I benefici dell’istanza di rottamazione Rottamazione-quinquies

L’adesione alla “Rottamazione-quinquies”, disciplinata dall’art. 1, cc. 82-101 L. 30.12.2025, n. 199, attiva interessanti aspetti a tutela del contribuente: riguardanti le procedure di riscossione coattiva, gli aspetti processuali afferenti alle controversie in corso nonché lo status di regolarità fiscale e contributiva.

Per quanto concerne il versante delle procedure cautelari ed esecutive, l’art. 1, c. 91, stabilisce che la semplice presentazione della domanda di adesione, da effettuarsi entro il 30.04.2026, produce un immediato effetto inibitorio sull’attività dell’Agente della riscossione. Da quel momento, infatti, scatta il divieto assoluto di iscrivere nuovi fermi amministrativi e ipoteche, così come è preclusa la possibilità di avviare nuove procedure esecutive.

Tuttavia, è essenziale chiarire la sorte delle misure già in essere alla data di presentazione: i fermi amministrativi e le ipoteche già iscritti non vengono cancellati, ma restano a garanzia del credito fino alla definitiva estinzione del debito, pur senza poter essere seguiti da ulteriori azioni aggressive. Relativamente alle procedure esecutive già avviate, queste vengono sospese, a meno che non si sia già tenuto il primo incanto con esito positivo. Il quadro muta radicalmente alla data del 31.07.2026, termine fissato per il versamento dell’unica soluzione o della prima rata. Il pagamento tempestivo di tale importo non si limita a confermare la volontà del debitore, ma produce, ai sensi del c. 94, l’estinzione giuridica delle procedure esecutive precedentemente avviate e sospese, sempre fatto salvo il caso dell’incanto già aggiudicato.

Rottamazione-quinquies, fino a 54 rate bimestrali

La legge di Bilancio 2026 (L. 199.2025), all’art. 1, cc. 82-110, ha introdotto la rottamazione-quinquies.
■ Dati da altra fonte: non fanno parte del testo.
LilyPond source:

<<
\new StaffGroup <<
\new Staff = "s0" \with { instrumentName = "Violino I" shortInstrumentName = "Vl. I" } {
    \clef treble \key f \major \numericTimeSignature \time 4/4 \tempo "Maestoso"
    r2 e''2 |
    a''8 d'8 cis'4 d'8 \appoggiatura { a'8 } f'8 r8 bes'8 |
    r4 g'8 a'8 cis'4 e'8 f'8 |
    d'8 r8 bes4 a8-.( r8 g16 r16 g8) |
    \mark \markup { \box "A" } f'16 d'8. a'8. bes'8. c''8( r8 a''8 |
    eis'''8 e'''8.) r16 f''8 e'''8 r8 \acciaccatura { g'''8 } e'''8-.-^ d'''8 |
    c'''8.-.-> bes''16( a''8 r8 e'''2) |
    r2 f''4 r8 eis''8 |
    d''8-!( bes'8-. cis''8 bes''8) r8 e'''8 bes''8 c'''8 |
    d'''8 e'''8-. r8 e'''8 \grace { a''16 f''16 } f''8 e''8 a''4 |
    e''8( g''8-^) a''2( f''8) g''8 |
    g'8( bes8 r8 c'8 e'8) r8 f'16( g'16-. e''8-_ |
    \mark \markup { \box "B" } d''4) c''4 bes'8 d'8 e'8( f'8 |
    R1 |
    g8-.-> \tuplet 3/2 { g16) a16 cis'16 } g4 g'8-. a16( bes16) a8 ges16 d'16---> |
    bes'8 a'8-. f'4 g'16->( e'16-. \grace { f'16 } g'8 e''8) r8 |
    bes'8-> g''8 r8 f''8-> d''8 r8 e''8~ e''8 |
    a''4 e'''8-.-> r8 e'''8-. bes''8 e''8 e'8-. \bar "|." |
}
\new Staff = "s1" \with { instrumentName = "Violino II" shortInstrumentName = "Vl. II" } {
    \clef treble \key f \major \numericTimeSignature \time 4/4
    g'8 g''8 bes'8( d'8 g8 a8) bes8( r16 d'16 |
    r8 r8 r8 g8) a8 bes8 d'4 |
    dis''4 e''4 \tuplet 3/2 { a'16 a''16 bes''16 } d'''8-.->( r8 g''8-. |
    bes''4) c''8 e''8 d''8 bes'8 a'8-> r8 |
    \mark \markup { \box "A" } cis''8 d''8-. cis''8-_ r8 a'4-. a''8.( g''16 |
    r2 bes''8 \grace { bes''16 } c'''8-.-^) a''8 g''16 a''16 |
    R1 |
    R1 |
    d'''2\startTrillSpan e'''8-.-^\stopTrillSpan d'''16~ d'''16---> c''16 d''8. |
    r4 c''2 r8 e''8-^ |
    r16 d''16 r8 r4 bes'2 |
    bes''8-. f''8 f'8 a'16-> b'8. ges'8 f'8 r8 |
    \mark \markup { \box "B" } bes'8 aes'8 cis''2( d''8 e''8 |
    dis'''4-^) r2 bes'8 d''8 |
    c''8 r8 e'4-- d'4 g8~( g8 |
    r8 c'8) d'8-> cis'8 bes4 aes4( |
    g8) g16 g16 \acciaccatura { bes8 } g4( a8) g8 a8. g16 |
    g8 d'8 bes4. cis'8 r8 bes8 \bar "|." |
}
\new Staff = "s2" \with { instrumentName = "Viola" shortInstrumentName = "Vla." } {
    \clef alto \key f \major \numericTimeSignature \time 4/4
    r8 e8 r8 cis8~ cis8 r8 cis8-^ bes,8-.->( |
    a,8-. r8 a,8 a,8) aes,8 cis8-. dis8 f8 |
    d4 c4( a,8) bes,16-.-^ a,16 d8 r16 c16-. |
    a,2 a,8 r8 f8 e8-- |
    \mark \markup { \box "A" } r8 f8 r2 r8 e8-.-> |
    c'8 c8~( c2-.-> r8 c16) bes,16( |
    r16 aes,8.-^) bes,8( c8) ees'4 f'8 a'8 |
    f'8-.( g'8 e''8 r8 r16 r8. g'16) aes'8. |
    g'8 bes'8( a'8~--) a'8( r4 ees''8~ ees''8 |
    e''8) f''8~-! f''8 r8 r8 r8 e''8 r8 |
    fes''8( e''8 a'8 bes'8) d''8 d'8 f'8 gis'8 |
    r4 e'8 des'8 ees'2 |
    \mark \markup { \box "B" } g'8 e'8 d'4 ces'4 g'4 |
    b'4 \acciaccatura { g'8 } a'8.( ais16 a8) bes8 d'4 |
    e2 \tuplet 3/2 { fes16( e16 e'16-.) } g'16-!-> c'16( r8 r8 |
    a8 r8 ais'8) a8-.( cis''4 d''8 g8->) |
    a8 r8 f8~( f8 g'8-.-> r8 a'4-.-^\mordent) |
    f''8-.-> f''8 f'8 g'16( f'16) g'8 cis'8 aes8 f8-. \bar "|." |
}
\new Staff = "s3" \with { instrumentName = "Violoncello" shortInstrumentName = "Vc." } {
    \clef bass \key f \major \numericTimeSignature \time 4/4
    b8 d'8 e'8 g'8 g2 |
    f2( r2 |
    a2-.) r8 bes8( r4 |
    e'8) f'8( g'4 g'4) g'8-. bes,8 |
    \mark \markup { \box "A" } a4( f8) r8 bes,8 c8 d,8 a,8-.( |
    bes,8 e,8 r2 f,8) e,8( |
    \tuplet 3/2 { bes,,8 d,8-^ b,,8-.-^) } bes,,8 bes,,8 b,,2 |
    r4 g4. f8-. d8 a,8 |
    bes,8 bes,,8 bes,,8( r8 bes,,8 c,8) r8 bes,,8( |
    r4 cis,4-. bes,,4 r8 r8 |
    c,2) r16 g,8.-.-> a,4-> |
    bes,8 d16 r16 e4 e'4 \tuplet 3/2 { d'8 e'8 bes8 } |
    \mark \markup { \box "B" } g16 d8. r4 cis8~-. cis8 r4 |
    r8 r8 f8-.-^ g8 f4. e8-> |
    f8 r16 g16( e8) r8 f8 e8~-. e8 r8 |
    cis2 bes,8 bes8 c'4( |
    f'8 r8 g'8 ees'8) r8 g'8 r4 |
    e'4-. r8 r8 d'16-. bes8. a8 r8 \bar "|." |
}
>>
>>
Come le precedenti anche questa rottamazione prevede la possibilità di estinguere il debito senza pagare sanzioni, interessi, interessi di mora, somme aggiuntive, somme maturate a titolo di aggio.

I debiti che vi rientrano sono i carichi affidati all’Agente di riscossione dal 1.01.2000 al 31.12.2023 e riguardano:

– imposte dirette e Iva risultanti da dichiarazioni annuali e controlli automatizzati e formali (artt. 36-bis, 36-ter, 54-bis e 54-ter);

– contributi previdenziali (esclusi quelli richiesti a seguito di accertamento).

La domanda andrà presentata entro il prossimo 30.04.2026; in seguito l’Agenzia delle Entrate-Riscossione comunicherà entro il 30.06.2026 gli importi dovuti, le eventuali rate e le scadenze. A tal proposito sarà possibile optare per il pagamento in un’unica soluzione entro il 31.07.2026 oppure fino a un massimo di 54 rate bimestrali di pari importo (con un importo minimo di 100 euro a rata) con interessi del 3% annuo a decorrere dal 1.08.2026, le rate avranno le seguenti scadenze:

– 1° 31.07.2026, 2° 30.09.2026, 3° 30.11.2026;

– dalla 4° alla 51° il 31.01 – 31.03 – 31.05 – 31.07 – 30.09-30.11 di ciascun anno a decorrere dal 2027;

– 52° 31.01.2035, 53° 31.03.2035, 54° 31.05.2035.